■ **ACTIONS TO TAKE**
1/ From the scrolls and Textmapping text, extract the passage starting with "Definitions" and going on through "benefits of Textmapping.".
2/ In the scrolls and Textmapping text, how much of a book can a reader see at one time?

■ **TEXT BLOCK**
──────
The support for scrolls and Textmapping comes from practitioners working at all levels of education, from K-12 education through community colleges, state colleges, and universities.

Definitions

© 1997-2005 R. David Middlebrook
Terms of Use: http://www.textmapping.org/copyright.html
Get a copy: http://www.textmapping.org/whWorkshopNotes.html

Scroll

The scroll is a continuous display format. It was common in the Ancient World before the advent of the book. Scrolls enable the reader to see an entire text at a glance. In other words, the full context is always immediately and concretely available. This is invaluable for comprehension, and unique to scrolls; no other text format offers a similar of competing benefit. Books, for example, only allow the reader to see two facing pages as a time; the full context is never immediately and concretely available but, rather, must be assembled in the abstract by the reader.

This characteristic of scrolls is the foundation for the seven key instructional benefits of Textmapping.


Scrolls are easy to make. One way is to photocopy the pages of a book and tape them together into a long strip that extends horizontally in front of the reader, from left to right.illustration of a blank scroll

Textmapping

Textmapping is a descriptive text marking method practiced on scrolls. It is used to describe text features in spatial terms with respect to context. The concept is based on a "boxes in boxes" or "nested boxes" model in which the user draws boxes around discernable chunks of information, thereby defining them as units. Chunks of information would include such features as chapters, illustrations, sidebars, and sections (which might be indicated by headings and sub-headings).
──────
■ **EXERCISE DATA**
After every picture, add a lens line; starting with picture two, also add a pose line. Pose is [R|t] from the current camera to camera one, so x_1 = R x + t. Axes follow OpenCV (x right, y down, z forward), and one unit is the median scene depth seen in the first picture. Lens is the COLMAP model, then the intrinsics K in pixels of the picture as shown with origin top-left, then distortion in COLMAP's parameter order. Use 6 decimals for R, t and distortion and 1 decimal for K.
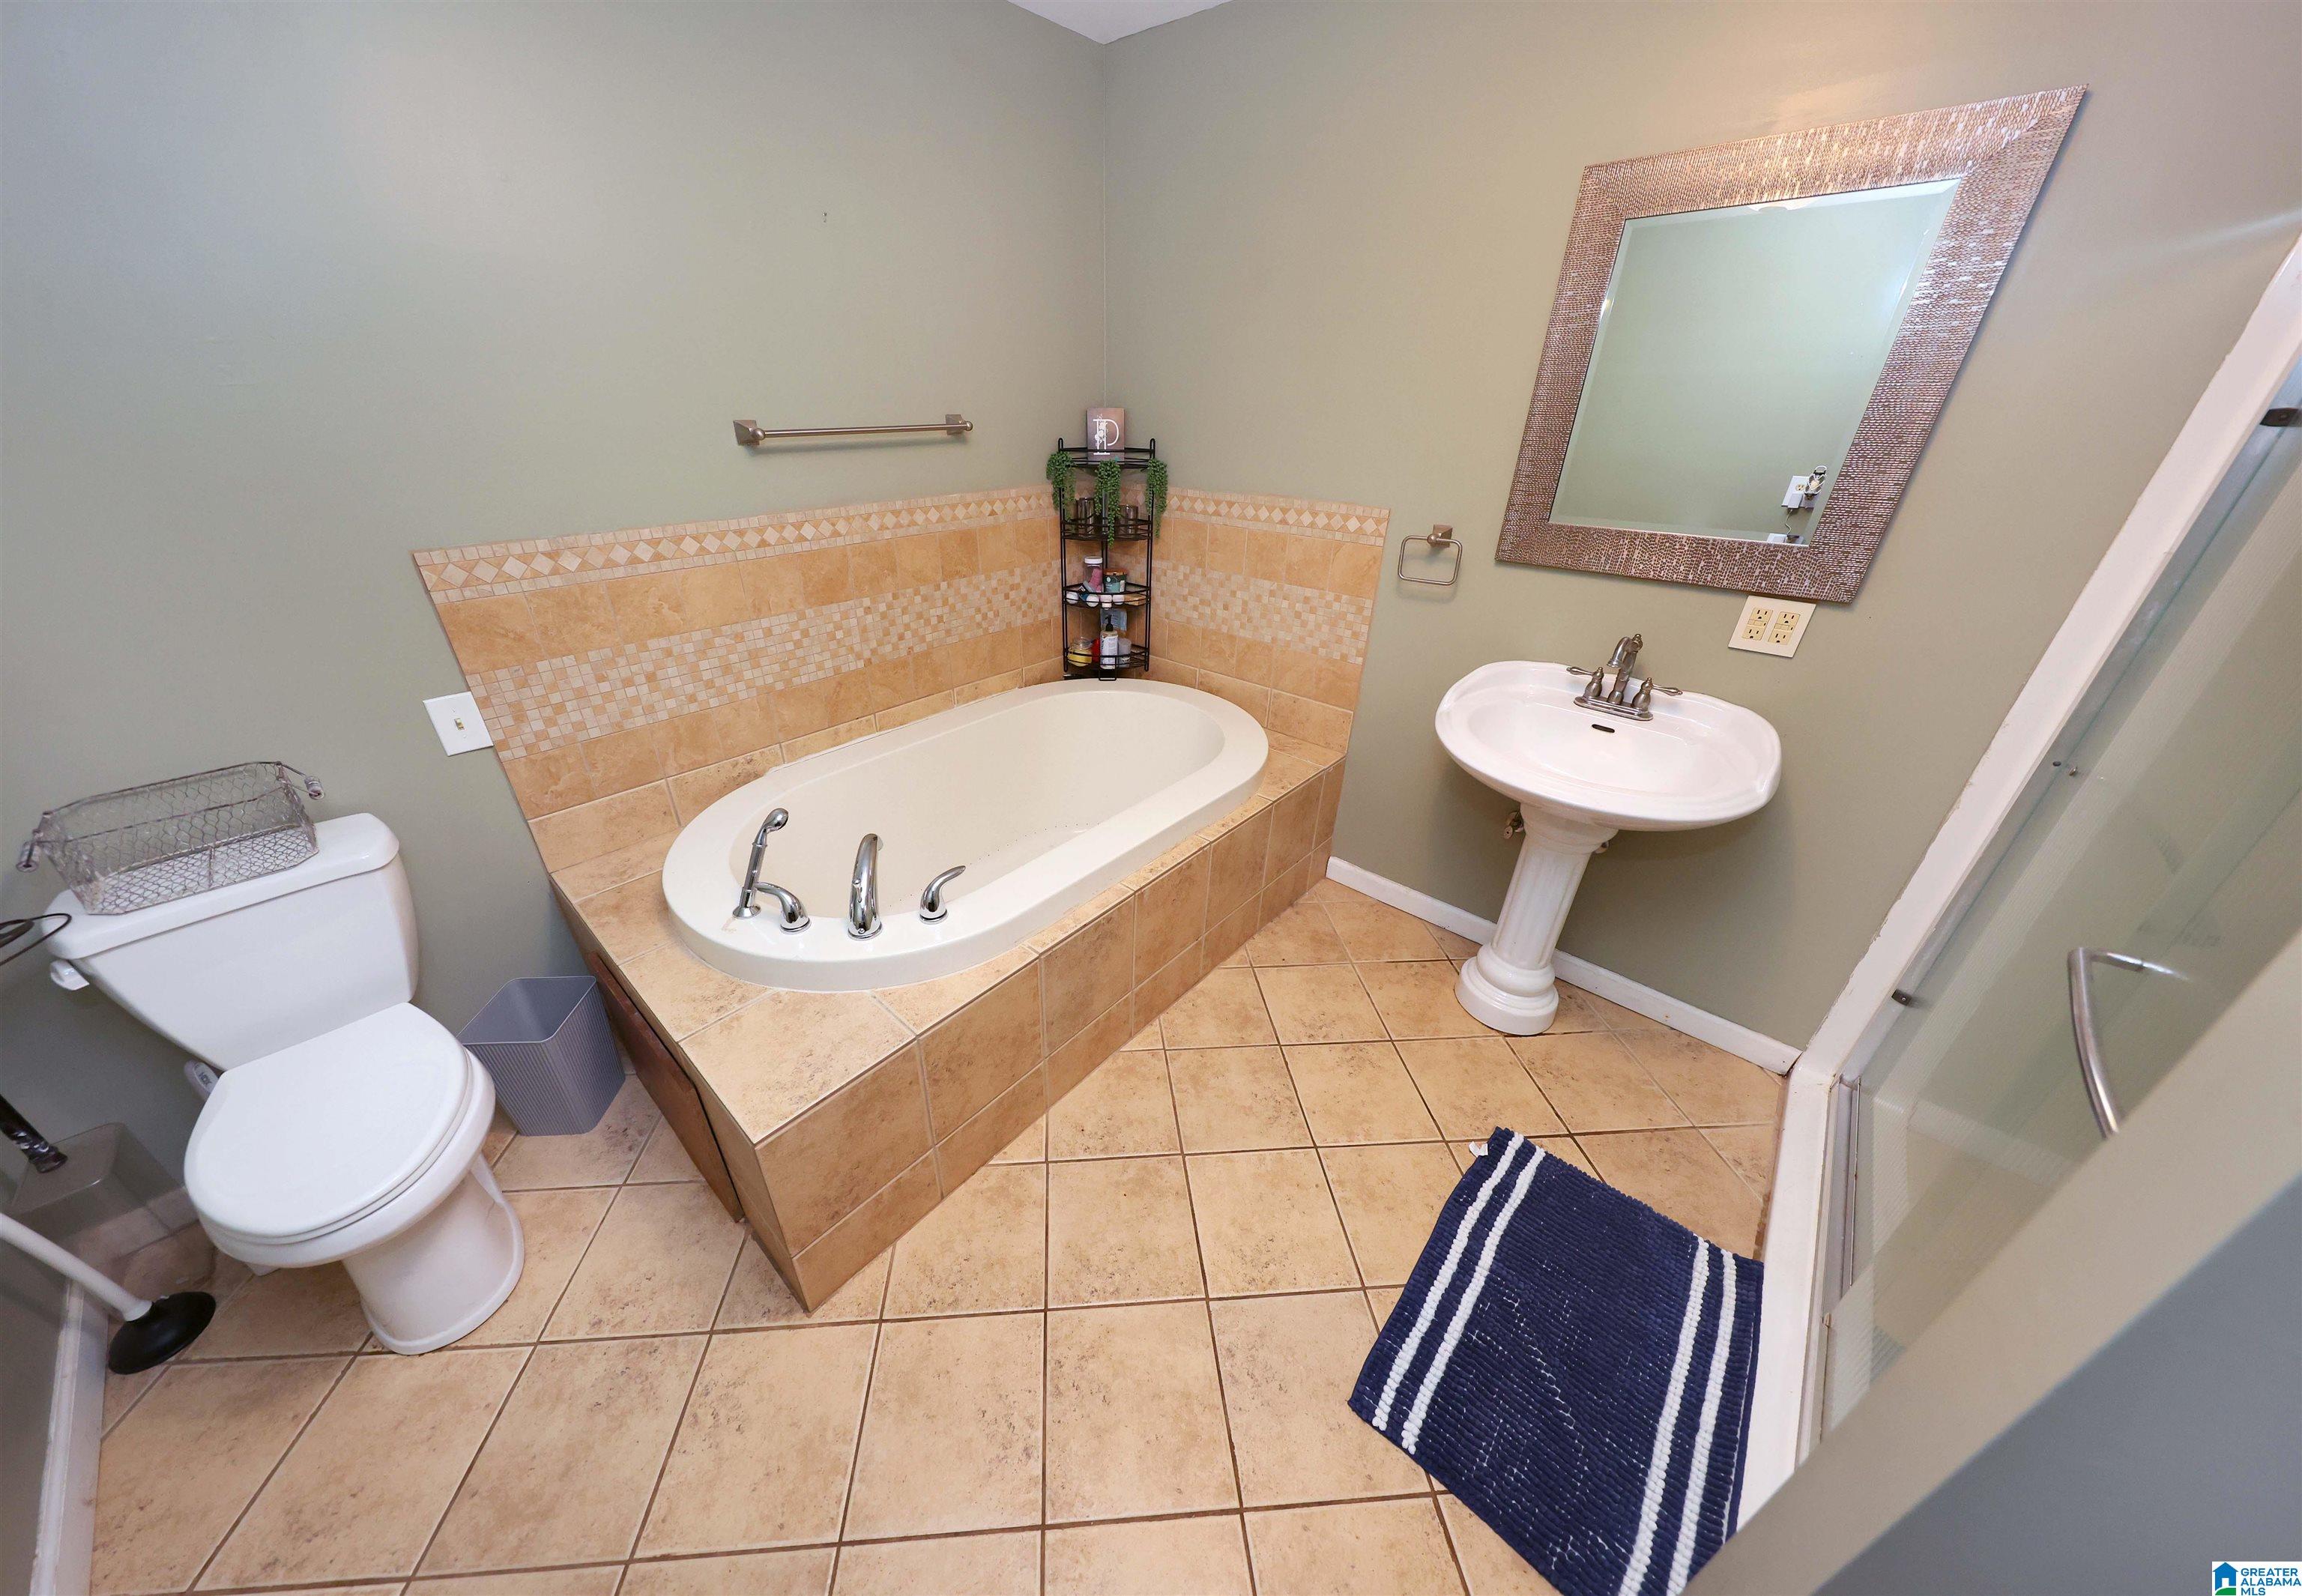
lens RADIAL K [[755.0, 0, 1132.2], [0, 755.0, 796.0], [0, 0, 1]] dist [0.002347, -0.000005]
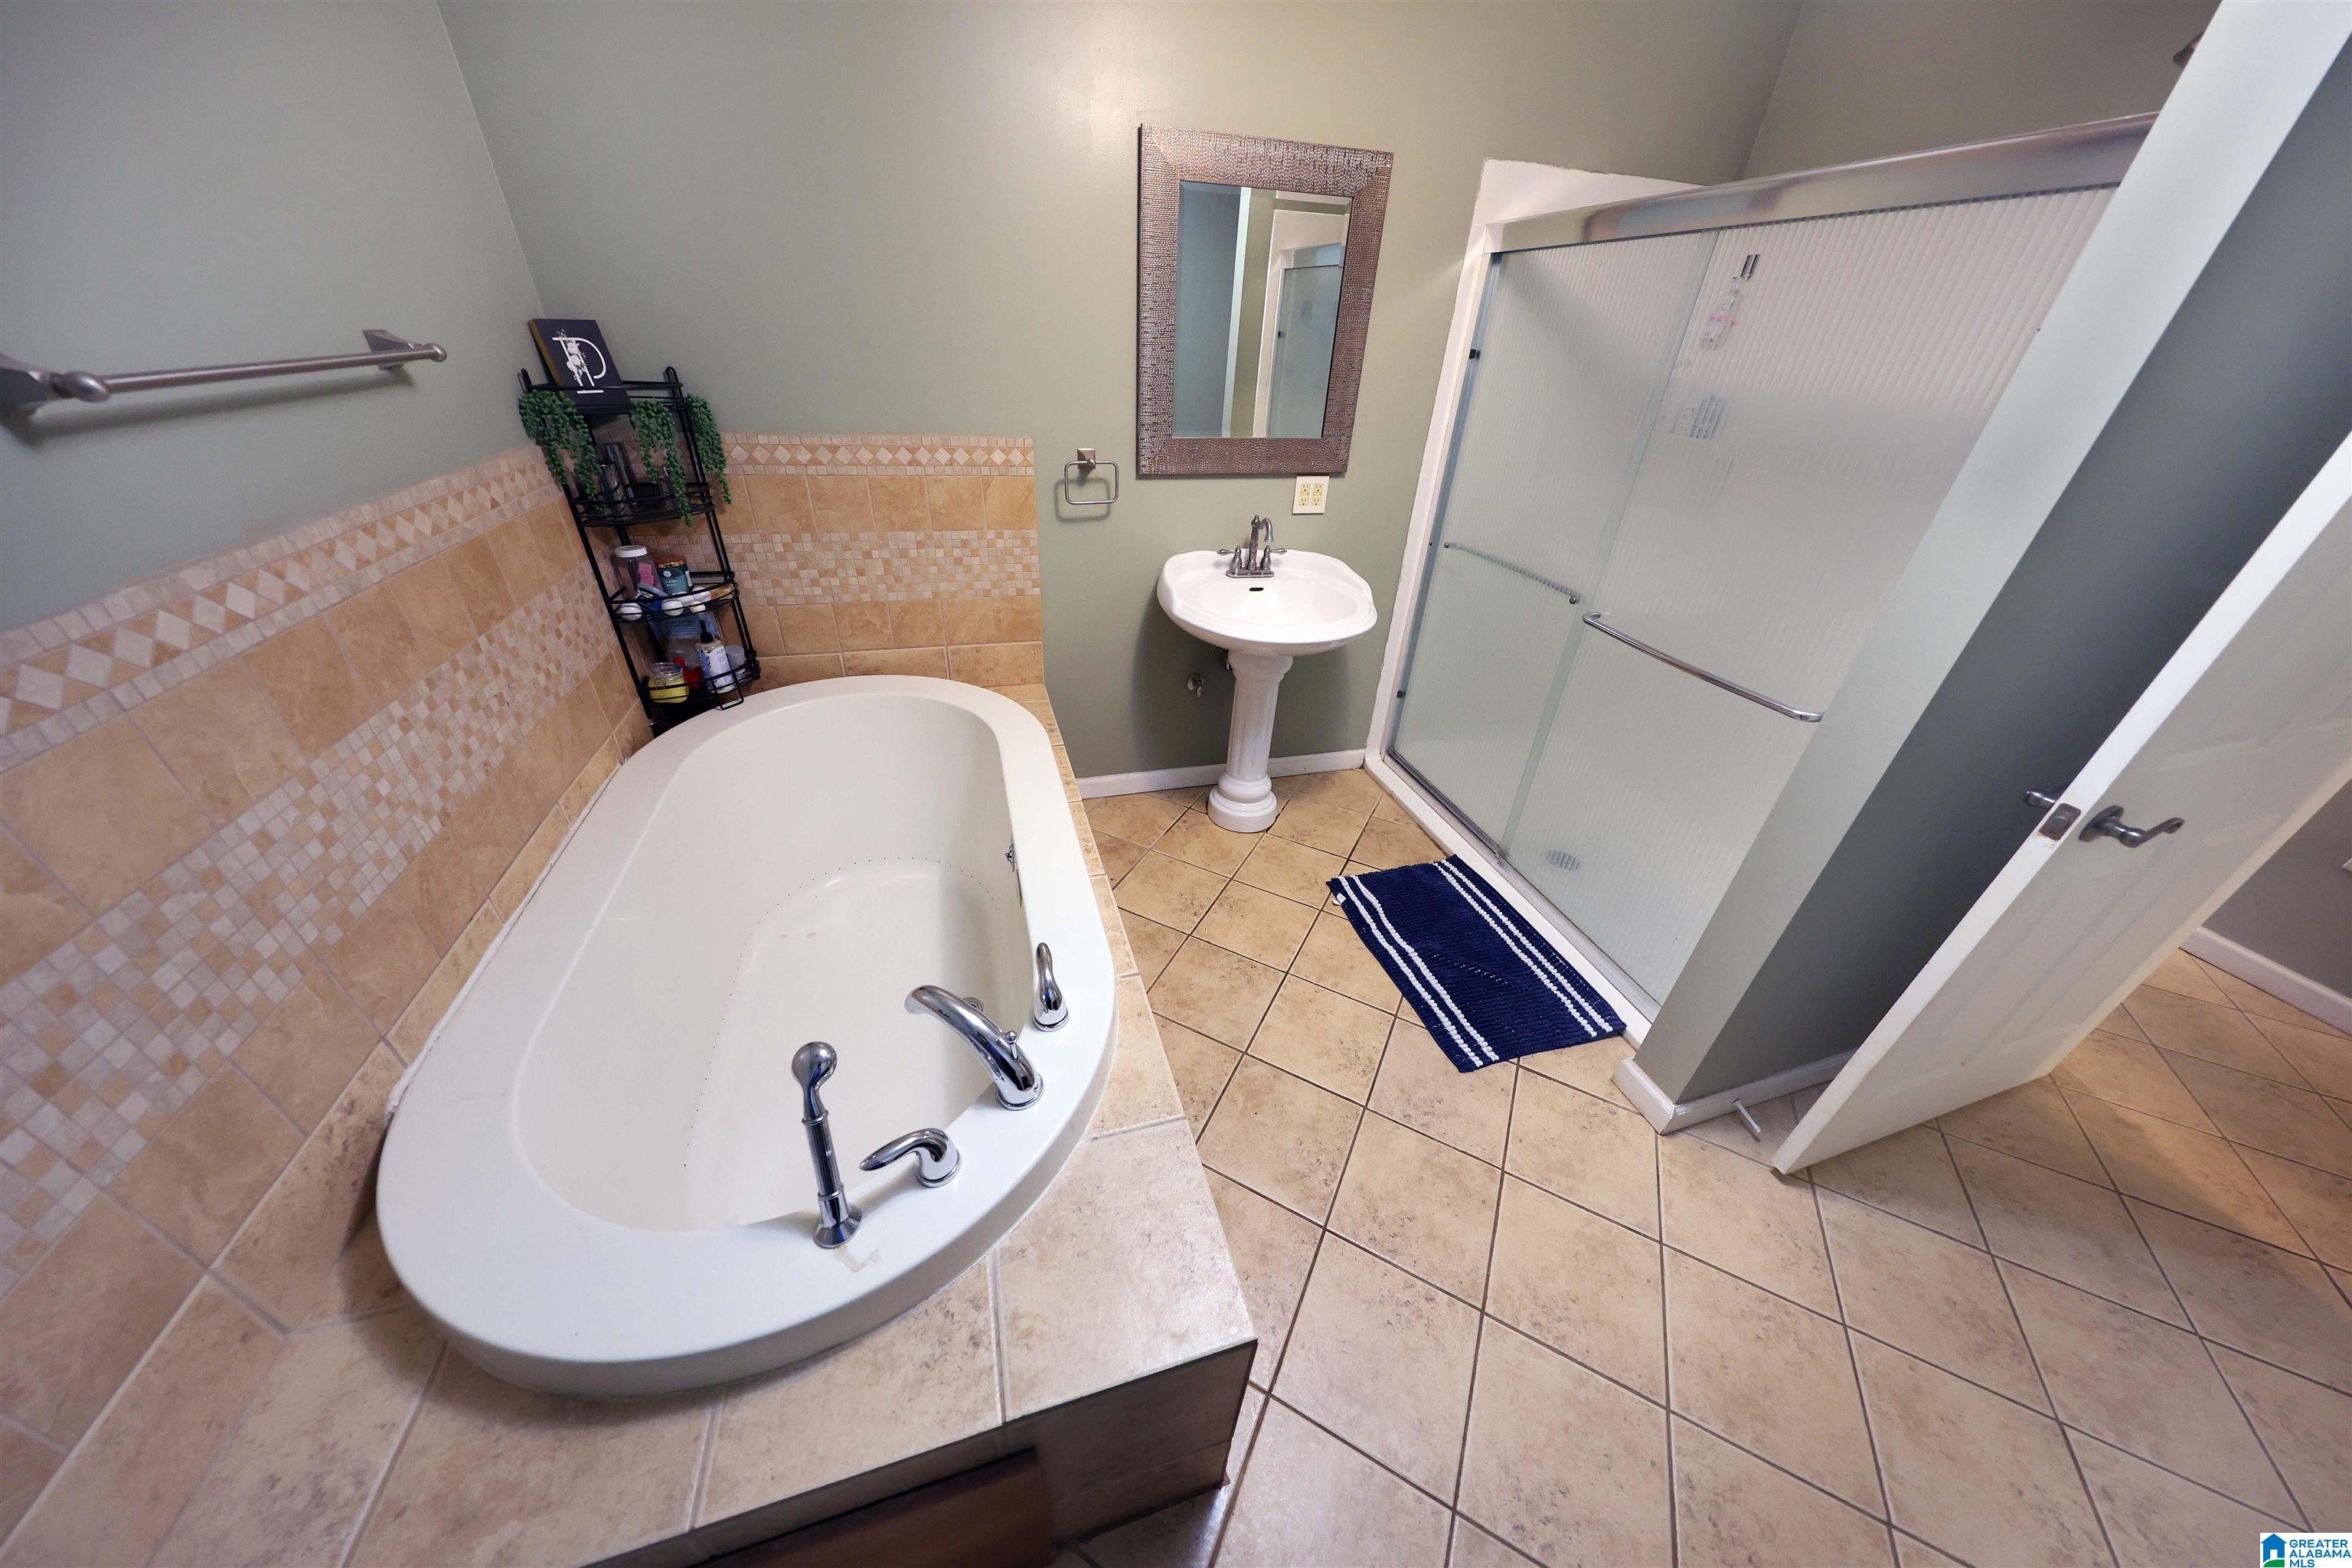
lens RADIAL K [[731.2, 0, 1175.3], [0, 731.2, 778.9], [0, 0, 1]] dist [-0.000166, -0.000180]
pose [[0.522631, -0.431007, 0.735588, -0.465802], [0.362306, 0.893297, 0.265998, -0.156546], [-0.771746, 0.127489, 0.623021, 0.286746]]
──────
■ **ANSWERS FOR THE TASKS**
1/
Definitions

© 1997-2005 R. David Middlebrook
Terms of Use: http://www.textmapping.org/copyright.html
Get a copy: http://www.textmapping.org/whWorkshopNotes.html

Scroll

The scroll is a continuous display format. It was common in the Ancient World before the advent of the book. Scrolls enable the reader to see an entire text at a glance. In other words, the full context is always immediately and concretely available. This is invaluable for comprehension, and unique to scrolls; no other text format offers a similar of competing benefit. Books, for example, only allow the reader to see two facing pages as a time; the full context is never immediately and concretely available but, rather, must be assembled in the abstract by the reader.

This characteristic of scrolls is the foundation for the seven key instructional benefits of Textmapping.

2/ Two facing pages.